# Lab - Training `and` and `xor` Feedforward NNs in `torch`
This notebook serves as the starter code and lab description covering **Chapter 21 - Deep Learning (Part 1)** from the book *Artificial Intelligence: A Modern Approach.*

In [1]:
import torch
device = torch.device('cpu')
# if you are using a gpu or you want your code be flexibly running over both CPU and GPU use the following line instead:
# device = torch.device('cuda' if torch.cuda.is_available() else 'cpu')

## OVERVIEW
In the lecture, we talked about the simple feedforward networks and the way they work. In this lab, we learn to use `torch` library to create and train such networks.

## First, training `and` network
The first network that we create is a simple network to perform binary `and` operation on two binary inputs and calculate the result. For this purpose, lets first create the input/output data. In `torch`, the networks work with an object type called `Tensor`. Simply put, tensors are multi-dimensional matrices (e.g. a 1-d tensor is an actual vector, 2-d tensors are also equivalent to want you have seen as a matrix, higher than 2-d tensors are also valid and can be used to represent different dimensions of data). Read [here](https://pytorch.org/docs/stable/tensors.html) and familiarize yourself with different tensor types.

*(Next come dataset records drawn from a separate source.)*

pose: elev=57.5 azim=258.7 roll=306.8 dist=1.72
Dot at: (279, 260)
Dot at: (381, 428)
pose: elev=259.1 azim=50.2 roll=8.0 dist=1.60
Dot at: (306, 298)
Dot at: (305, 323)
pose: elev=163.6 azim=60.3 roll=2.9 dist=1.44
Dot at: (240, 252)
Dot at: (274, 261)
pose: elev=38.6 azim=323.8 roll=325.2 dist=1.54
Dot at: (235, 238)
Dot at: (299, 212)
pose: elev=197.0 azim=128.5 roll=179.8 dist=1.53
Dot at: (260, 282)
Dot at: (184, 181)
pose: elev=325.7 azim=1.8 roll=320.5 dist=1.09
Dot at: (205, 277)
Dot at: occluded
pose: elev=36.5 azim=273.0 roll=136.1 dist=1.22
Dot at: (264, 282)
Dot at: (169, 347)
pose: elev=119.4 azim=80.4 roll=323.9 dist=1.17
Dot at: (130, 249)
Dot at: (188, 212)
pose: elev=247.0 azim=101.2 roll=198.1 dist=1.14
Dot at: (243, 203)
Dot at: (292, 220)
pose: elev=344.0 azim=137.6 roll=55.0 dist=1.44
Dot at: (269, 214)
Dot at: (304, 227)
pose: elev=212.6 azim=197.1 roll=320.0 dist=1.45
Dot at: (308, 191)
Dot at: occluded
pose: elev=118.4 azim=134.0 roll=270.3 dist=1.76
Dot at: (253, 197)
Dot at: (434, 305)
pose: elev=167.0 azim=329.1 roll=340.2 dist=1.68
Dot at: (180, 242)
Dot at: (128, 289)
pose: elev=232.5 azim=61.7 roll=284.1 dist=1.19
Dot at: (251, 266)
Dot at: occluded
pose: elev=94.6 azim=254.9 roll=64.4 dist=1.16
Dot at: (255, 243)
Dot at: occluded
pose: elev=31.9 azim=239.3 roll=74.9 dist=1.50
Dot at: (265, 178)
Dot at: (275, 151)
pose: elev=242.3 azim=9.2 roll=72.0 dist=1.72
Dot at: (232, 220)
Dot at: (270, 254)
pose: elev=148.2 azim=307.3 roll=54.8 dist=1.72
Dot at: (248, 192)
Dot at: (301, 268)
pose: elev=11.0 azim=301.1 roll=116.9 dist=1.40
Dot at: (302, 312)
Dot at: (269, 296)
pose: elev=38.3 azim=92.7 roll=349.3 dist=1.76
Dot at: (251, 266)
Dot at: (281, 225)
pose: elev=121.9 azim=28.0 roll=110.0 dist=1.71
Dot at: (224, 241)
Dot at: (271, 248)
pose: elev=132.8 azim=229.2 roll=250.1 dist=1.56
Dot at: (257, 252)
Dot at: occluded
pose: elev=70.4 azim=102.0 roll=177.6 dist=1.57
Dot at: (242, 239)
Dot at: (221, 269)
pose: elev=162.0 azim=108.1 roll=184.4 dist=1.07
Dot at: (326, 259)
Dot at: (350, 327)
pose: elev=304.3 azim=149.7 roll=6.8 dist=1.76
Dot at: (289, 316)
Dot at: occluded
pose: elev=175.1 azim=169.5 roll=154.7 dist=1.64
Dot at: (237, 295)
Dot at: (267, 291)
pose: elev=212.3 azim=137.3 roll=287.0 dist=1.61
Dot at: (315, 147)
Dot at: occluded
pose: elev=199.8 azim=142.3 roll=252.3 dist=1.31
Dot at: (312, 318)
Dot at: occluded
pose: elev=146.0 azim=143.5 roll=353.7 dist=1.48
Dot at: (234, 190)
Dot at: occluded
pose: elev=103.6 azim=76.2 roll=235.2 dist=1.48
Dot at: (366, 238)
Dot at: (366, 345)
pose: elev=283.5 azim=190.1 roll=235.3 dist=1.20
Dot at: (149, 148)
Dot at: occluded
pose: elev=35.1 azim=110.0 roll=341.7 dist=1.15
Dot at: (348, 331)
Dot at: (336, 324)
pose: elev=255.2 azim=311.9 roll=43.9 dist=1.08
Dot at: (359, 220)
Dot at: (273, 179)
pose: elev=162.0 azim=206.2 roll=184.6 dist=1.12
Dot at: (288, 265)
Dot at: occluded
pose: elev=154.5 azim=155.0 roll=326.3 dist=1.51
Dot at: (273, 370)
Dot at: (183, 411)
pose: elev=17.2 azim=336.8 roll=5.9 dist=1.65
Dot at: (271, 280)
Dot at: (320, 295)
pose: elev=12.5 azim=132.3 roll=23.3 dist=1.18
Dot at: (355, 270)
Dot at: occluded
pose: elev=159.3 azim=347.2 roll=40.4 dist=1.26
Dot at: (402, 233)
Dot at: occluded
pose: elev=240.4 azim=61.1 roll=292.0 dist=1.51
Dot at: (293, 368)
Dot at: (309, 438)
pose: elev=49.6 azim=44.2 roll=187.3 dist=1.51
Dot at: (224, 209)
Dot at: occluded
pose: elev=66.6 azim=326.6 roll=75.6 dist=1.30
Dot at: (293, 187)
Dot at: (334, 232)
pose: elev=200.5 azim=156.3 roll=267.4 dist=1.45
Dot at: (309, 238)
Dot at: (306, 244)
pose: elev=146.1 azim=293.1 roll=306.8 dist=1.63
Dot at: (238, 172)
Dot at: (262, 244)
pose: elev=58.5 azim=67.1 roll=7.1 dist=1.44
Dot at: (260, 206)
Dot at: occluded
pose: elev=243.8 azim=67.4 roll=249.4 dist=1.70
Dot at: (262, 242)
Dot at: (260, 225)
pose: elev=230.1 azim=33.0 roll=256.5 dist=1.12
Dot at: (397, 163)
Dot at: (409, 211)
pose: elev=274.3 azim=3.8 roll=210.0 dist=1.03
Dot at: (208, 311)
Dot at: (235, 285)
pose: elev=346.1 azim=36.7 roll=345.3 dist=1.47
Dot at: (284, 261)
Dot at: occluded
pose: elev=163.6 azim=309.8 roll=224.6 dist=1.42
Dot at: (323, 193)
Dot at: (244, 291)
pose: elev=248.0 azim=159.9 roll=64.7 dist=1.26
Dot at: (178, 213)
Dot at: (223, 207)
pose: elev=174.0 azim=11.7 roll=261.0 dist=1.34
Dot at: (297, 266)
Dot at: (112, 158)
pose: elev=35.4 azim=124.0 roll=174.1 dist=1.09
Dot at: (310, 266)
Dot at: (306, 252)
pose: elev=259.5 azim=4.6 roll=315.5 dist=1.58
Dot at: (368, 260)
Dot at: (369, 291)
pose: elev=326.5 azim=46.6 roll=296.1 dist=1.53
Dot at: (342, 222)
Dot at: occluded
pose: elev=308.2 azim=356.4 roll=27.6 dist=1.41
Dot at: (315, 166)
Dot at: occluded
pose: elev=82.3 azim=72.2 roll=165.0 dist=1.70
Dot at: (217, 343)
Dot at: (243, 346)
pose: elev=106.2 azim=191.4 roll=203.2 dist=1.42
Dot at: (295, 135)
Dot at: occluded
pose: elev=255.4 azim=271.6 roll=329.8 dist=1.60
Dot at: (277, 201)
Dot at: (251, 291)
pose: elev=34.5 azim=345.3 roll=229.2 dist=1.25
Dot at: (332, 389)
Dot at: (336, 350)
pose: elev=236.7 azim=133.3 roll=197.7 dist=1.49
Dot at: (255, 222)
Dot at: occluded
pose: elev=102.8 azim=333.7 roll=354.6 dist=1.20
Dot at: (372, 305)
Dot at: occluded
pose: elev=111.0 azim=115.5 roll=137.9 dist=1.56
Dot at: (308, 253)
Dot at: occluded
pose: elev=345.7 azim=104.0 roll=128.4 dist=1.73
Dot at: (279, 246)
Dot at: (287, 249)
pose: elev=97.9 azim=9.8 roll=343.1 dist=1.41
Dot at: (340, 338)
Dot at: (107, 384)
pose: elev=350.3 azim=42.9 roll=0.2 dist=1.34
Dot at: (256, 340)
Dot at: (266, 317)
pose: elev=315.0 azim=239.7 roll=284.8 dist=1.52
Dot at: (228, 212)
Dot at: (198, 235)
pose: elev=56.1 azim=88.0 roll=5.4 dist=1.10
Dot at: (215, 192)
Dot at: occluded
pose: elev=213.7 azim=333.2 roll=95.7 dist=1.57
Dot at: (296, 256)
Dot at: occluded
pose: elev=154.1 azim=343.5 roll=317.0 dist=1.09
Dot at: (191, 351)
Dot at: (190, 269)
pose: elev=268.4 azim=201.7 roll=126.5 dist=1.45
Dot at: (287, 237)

In our example, we create input/output pairs as `torch.FloatTensor` as most of the loss calculation objects in torch work with floating point typed tensors. 

**Note(1):** you remember that in the lecture we talked about batching the input data while training. `torch` library lets you batch up many input records in one `torch.FloatTensor` object.  However, as we are not going to use multi-record batches (for the sake of simplicity), you see the records receiving a 2-dimentional list containing only one input record (e.g. torch.FloatTensor(**\[\[0, 0\]\]**)).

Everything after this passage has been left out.